The truth is, the people that really are programming and solving problems rarely rant about a PL without having tried it. PHP is an extremely n00by-friendly programming language - also because of it's wide availability - and thus lots of code in PHP is quite wacky actually. This falls back on to the PL itself. Flash/ActionScript has simular problems (aside from having a strong prorpietary touch to it).
In the end PHP, with its neighbourhood to markup, is the web-eras basic. With way more succesfull and impacting open-source web applications than any other solution - Python included.
I *am* a Python fan, but it just didn't have that critical mass of an install base back then when mod_php gained traction. And that the true King and ruler of all webkits, Zope, has had a backend that looks like shit for 7 years now didn't help it either. Nowadays nobody gives a hoot if Zope is lightyears ahead of Rails and a few years older - it's just a niche webkit for people who've bumped into it
There are a lot of factors that make a language successfull, and PHP meets very many of those. Just because people rant about it doesn't mean it really is bad.
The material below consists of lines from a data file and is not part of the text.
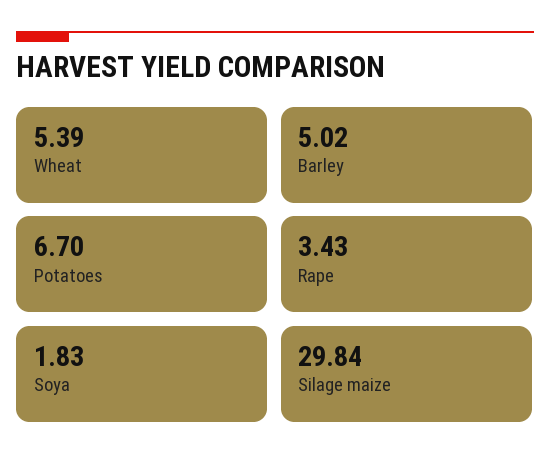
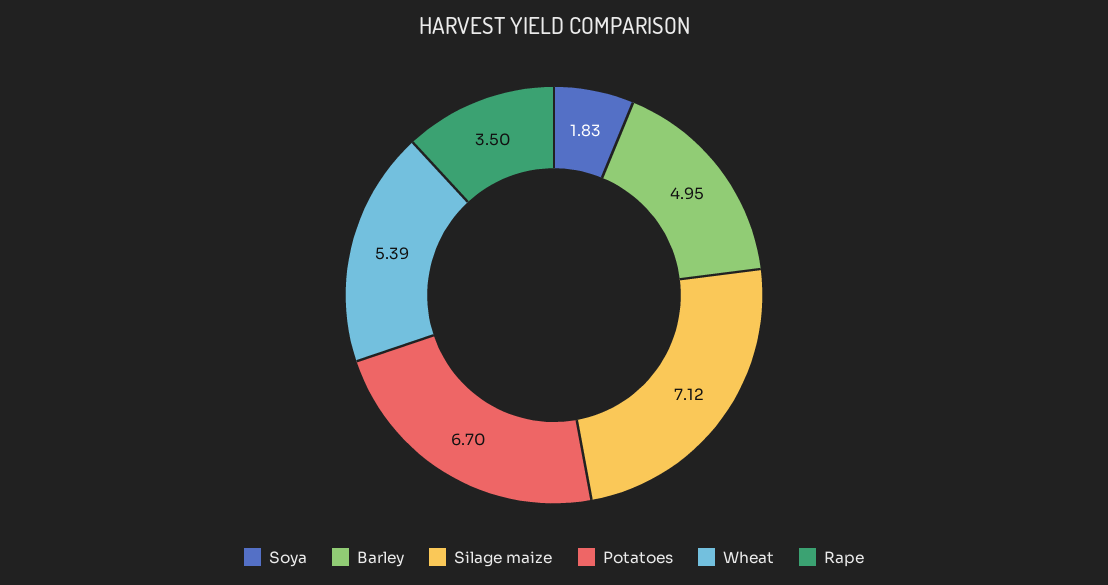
  {
    "Wheat": 5.39,
-   "Barley": 5.02,
+   "Barley": 4.95,
    "Potatoes": 6.7,
-   "Rape": 3.43,
+   "Rape": 3.5,
    "Soya": 1.83,
-   "Silage maize": 29.84
+   "Silage maize": 7.12
  }

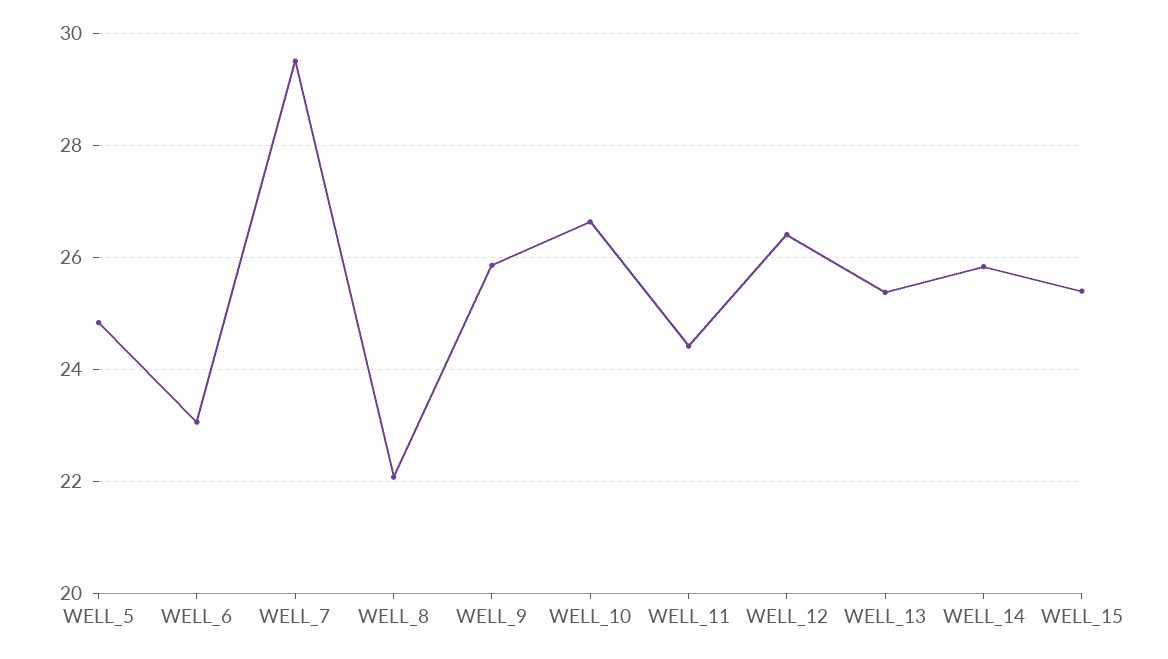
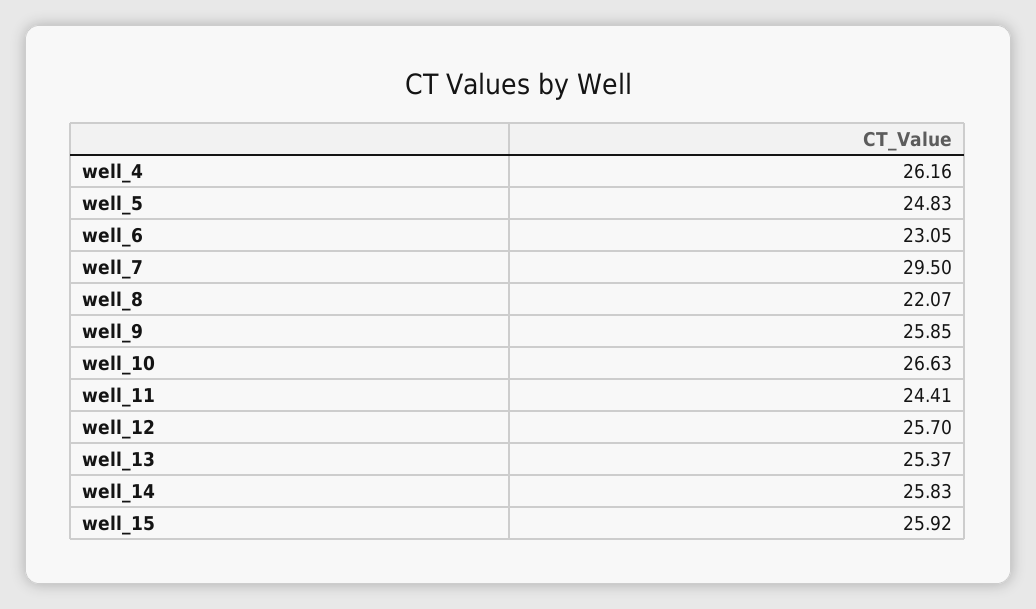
  {
    "WELL_5": 24.83,
    "WELL_6": 23.05,
    "WELL_7": 29.5,
    "WELL_8": 22.07,
    "WELL_9": 25.85,
    "WELL_10": 26.63,
    "WELL_11": 24.41,
-   "WELL_12": 26.4,
+   "WELL_12": 25.7,
    "WELL_13": 25.37,
    "WELL_14": 25.83,
-   "WELL_15": 25.4
+   "WELL_15": 25.92,
+   "well_4": 26.16
  }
Nobody I know would say that programming in C is really fun and modern and hip. And many people rant about it. Yet look how many mission critical work still is done with it - because the untested alternatives aren't any better.
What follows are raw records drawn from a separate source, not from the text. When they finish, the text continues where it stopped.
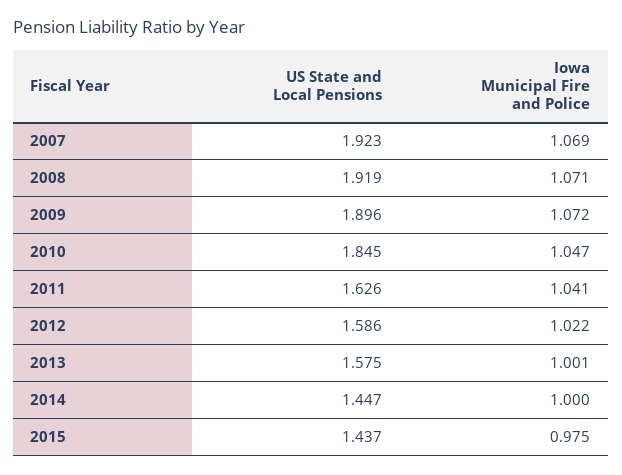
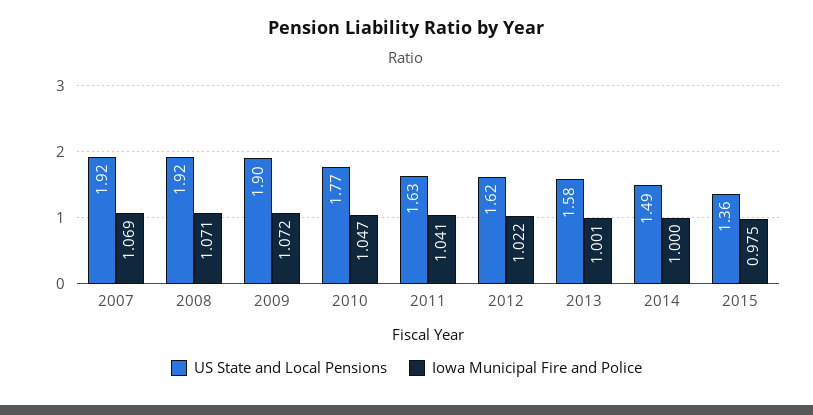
  {
    "US State and Local Pensions": {
      "2007": 1.923,
      "2008": 1.919,
      "2009": 1.896,
-     "2010": 1.845,
+     "2010": 1.77,
      "2011": 1.626,
-     "2012": 1.586,
+     "2012": 1.62,
      "2013": 1.575,
-     "2014": 1.447,
+     "2014": 1.49,
-     "2015": 1.437
+     "2015": 1.36
    },
    "Iowa Municipal Fire and Police": {
      "2007": 1.069,
      "2008": 1.071,
      "2009": 1.072,
      "2010": 1.047,
      "2011": 1.041,
      "2012": 1.022,
      "2013": 1.001,
      "2014": 1,
      "2015": 0.975
    }
  }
On the server-side I've been mostly doing PHP for last 3 years now and am now going totally OOP with the CakePHP Framework and a large international project. It works, is extremely neat and quick to develop with. So be it that PHP has a few bizarly named core functions and arrow->syntax. So *fucking* what? My friend who has a business aswell and is a Sun partner and Java fanboy just moved his webproject from Java to PHP so they could finish it faster.
"Java Fanboy speeds up project by switching to PHP" - enough said.
Slashdotters rant a lot, but reality is allways a tad different.